Histoire naturelle : 
– début à la puberté
– disparait avant 20 ans

Complications : uniquement les formes sévères

4) PEC

A ) Bilan 1

Généralement, aucun bilan paraclinique n’est nécessaire.

Bilan de gravité (clinique) 2 : échelle GEA (global acne evaluation) ne prenant en compte que l’atteinte du visage, penser aux lésions du tronc
Grade 0 : pas de lésion ; pigmentation résiduelle et érythème
Grade 1 : très légère ; rares comédons ouverts ou fermés / papules
Grade 2 : légère ; comédons et papulo-pustules touchant < 50% du visage
Grade 3 : moyenne ; comédons et papulo-pustules touchant > 50% du visage, ± 1 nodule
Grade 4 : sévère ; comédons et papulopustules touchant tout le visage, rares nodules
Grade 5 : très sévère ; acné très inflammatoire recouvrant tout le visage avec des nodules

Bilan étiologique : chez la femme, une acné persistante ou grave doit faire rechercher une endocrinopahtie : bilan hormonal (testostérone libre, 17-OH-progestérone, sulfate de DHA, Δ4-androstènedione) + échographie abdominale dans l’hypothèse d’un SOPK.

B ) Traitement 2

  • Règles hygiéno-diététique

– Toilette quotidienne ou bi-quotidienne avec des gels ou pain dermatologique sans savon (syndet)
– Application d’une crême hydratante adaptée
– Ne pas manipuler les lésions !
– Eviter les produits alcoolisés ou antiseptique
– Le maquillage adapté à la peau acnéique est possible 0
– Photoprotection

  • Traitement médicamenteux

Locaux : 1 application par jour, espacer 1 jour sur 2 ou 3 en cas d’irritation locale
Rétinoïde topique (RT) : adapalène, trétinoïne
Peroxyde de benzoyle à 5% (POB)
ATB local : érythromycine, clindamycine 1

Généraux (systémique)
ATB systémique : doxycycline, lymécycline (érythromycine à réserver aux situations exceptionnelles sans autre option).
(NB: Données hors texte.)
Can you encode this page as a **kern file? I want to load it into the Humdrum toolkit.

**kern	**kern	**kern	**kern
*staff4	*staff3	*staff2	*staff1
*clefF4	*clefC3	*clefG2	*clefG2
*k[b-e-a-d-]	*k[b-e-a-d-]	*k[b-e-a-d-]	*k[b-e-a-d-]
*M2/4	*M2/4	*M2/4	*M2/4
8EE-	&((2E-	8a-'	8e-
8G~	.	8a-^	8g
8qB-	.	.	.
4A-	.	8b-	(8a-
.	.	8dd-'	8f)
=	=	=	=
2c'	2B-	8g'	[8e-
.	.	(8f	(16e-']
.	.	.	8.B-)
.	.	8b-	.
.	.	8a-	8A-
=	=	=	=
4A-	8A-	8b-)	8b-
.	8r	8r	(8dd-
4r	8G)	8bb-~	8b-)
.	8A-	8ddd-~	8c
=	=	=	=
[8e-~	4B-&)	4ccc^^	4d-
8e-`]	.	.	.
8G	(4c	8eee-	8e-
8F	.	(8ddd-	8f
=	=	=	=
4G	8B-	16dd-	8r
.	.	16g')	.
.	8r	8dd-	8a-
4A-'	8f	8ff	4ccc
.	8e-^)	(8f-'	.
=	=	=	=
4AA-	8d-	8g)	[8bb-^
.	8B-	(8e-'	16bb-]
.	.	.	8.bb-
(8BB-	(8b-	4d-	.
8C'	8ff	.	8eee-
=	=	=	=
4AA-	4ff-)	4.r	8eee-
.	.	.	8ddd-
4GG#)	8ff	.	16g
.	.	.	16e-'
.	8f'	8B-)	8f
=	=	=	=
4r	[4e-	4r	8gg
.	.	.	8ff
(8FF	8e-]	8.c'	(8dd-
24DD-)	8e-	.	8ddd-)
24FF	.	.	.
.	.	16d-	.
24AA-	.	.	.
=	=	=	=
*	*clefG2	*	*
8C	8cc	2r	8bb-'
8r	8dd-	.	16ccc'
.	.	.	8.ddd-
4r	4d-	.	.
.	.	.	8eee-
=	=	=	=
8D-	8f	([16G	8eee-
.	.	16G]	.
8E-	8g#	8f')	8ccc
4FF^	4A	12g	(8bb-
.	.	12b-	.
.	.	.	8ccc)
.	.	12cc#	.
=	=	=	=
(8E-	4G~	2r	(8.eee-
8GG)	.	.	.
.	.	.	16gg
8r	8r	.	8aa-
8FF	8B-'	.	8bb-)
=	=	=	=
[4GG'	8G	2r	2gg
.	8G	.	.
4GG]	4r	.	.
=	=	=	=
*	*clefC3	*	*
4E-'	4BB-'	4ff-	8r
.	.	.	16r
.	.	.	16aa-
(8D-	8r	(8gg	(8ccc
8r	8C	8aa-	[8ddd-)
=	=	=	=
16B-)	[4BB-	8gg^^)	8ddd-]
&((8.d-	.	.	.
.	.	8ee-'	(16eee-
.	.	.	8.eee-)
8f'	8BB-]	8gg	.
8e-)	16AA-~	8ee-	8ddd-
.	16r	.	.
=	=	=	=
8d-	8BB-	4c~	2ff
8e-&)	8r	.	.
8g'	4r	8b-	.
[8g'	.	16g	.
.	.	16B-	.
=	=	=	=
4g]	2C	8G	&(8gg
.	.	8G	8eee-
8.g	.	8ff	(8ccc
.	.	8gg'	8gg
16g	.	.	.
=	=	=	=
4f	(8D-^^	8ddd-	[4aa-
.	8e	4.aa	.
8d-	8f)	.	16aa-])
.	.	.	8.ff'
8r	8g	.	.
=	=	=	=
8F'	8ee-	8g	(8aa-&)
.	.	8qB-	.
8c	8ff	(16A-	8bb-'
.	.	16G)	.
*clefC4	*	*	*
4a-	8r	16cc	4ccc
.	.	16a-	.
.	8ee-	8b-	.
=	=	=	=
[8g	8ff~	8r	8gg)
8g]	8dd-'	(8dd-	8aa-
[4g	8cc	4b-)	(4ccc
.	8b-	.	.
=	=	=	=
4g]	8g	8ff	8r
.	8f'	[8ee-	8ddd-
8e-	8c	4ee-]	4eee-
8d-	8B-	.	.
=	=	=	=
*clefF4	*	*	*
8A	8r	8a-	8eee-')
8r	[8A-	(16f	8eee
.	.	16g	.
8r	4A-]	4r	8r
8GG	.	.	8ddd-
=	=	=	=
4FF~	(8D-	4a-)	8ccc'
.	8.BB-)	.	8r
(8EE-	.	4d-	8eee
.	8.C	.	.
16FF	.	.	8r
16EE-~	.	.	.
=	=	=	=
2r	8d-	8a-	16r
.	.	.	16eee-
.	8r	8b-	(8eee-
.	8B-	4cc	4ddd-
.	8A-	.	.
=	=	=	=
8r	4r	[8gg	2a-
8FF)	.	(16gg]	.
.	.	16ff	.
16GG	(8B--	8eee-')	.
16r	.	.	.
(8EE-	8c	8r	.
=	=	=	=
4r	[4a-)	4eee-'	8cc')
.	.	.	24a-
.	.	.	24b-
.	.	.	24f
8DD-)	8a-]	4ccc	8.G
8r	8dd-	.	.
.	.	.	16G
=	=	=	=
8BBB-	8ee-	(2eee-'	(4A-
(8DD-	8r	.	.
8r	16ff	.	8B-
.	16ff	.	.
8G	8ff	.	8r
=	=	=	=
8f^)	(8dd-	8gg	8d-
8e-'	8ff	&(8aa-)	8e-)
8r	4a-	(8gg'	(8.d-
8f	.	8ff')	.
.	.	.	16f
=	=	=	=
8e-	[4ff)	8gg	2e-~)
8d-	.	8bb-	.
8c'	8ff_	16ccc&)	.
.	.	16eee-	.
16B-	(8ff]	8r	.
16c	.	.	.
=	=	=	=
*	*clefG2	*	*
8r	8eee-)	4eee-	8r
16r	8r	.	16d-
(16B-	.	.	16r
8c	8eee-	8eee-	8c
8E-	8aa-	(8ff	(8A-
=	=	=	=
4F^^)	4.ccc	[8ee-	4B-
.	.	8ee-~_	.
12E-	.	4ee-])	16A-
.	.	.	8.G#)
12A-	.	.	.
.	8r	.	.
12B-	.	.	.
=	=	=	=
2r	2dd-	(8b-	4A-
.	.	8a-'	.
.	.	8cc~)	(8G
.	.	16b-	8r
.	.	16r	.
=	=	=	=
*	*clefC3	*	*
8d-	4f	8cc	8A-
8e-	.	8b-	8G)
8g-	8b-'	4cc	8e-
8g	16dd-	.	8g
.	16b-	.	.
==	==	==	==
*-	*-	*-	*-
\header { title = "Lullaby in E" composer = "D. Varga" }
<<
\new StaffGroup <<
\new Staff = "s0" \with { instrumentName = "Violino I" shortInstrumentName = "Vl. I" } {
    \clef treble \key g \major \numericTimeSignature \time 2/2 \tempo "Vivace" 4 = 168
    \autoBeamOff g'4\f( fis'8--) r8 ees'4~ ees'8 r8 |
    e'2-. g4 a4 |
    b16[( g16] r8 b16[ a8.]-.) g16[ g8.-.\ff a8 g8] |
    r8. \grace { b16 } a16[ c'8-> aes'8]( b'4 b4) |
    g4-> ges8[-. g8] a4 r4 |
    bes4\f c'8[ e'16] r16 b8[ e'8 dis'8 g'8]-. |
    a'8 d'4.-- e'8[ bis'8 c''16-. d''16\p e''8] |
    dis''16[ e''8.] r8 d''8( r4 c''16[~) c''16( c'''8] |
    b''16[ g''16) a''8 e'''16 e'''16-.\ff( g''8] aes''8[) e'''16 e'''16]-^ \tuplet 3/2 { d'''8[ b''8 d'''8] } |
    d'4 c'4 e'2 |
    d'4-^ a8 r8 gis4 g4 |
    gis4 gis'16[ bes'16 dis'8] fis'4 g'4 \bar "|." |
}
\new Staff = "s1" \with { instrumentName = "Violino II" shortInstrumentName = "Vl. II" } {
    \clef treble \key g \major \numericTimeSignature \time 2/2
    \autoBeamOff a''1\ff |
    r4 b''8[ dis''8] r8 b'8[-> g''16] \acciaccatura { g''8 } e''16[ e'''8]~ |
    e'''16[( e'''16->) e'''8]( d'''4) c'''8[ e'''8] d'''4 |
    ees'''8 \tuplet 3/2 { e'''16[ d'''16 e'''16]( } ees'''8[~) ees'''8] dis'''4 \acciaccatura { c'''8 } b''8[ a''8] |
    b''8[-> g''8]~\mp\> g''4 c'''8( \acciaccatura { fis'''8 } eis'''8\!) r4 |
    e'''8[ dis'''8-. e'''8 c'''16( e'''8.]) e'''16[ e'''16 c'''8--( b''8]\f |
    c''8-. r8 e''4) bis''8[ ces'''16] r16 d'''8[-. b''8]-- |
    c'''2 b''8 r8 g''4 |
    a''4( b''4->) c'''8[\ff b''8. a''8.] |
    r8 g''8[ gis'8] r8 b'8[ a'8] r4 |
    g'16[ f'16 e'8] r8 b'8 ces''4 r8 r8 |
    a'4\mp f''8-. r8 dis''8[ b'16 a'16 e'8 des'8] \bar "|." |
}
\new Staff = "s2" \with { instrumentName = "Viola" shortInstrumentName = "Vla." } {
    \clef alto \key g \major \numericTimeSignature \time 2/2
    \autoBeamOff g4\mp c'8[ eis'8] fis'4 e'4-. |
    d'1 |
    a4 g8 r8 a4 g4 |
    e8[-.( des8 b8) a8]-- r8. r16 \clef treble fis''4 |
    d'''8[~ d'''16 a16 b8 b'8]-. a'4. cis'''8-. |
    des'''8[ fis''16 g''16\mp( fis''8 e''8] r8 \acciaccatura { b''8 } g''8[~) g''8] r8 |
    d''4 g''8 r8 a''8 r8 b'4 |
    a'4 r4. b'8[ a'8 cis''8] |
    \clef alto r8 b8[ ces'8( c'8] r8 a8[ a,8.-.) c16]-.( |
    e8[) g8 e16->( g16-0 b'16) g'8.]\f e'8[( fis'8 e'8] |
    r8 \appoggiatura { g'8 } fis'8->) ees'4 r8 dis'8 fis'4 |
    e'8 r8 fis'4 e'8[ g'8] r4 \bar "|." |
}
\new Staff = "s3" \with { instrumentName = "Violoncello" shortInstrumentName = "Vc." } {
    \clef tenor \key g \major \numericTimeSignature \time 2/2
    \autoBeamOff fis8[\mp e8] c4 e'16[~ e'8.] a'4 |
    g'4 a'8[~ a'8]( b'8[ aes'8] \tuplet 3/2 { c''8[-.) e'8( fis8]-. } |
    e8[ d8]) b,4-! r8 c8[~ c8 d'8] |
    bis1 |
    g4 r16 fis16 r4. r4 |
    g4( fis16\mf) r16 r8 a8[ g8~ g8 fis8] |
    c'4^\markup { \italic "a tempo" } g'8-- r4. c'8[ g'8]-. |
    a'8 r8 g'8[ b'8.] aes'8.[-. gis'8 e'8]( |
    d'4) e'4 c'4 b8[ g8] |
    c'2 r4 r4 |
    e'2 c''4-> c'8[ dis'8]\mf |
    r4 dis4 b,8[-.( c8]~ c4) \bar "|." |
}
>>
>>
Toujours en association avec un autre traitement local.
Isotrétinoïne (! tératogène, CI grossesse stricte !) : au moins 0,5 mg/kg/j en dose d’attaque, jusqu’à une dose cumulée de 120-150 mg/kg
Gluconate de zinc : peut être prescrit pour des acnés inflammatoires grade 1 à 3 en cas de CI ou de mauvaise tolérance des autres traitements

Notes :
– Le patient doit être informé du délai nécessaire à l’observation d’une amélioration (quelques semaines 2, 2 à 3 mois 1) et des effets indésirables (irritation et phototoxicité sous traitement local, décoloration des vêtements par le POB).
– Le seul traitement permettant d’obtenir une guérison est l’isotrétinoïne (50% dans les acnés sévères), tous les autres sont des traitements suspensifs.
– La prescription initiale d’isotrétinoïne est réservée aux dermatologues, son renouvellement est possible par tout médecin. En raison du risque tératogène, une contraception efficace doit être mise en place de 4 semaines avant le début à 1 mois après la fin du traitement, avec test de grossesse mensuel et à 5 semaines de la fin du traitement 2.

  • Indication

Le respect des RHD est systématique.

Le traitement médicamenteux est introduit selon la volonté du patient  (min 3 mois de traitement d’attaque, puis traitement d’entretien aussi longtemps que nécessaire)

Grade GEA Traitement
0 RT ou RT + POB
1 RT ou POB
Echec à 3 mois : RT + POB
2 RT + POB
Echec à 3 mois :
– Intensification du traitement (changement de molécule / augmentation du dosage / de la fréquence)
– ATB local + (RT ou acide azélaïque)
– ATB général + RT + POB
3 (RT + POB) ou (ATB général + RT + POB)
Echec à 3 mois : isotrétinoïne
4 ATB général + RT + POB
Echec à 3 mois (ou plus tôt en cas de risque cicatriciel important ou de récidive rapide) : isotrétinoïne
5 Isotrétonoïne (dose abaissée dans les formes avec forte composante rétentionnelle, en prévention de l’acné fulminans)
± précédée d’une évacuation microchirurgicale des lésions rétentionnelles (en prévention des poussées inflammatoires de début de traitement)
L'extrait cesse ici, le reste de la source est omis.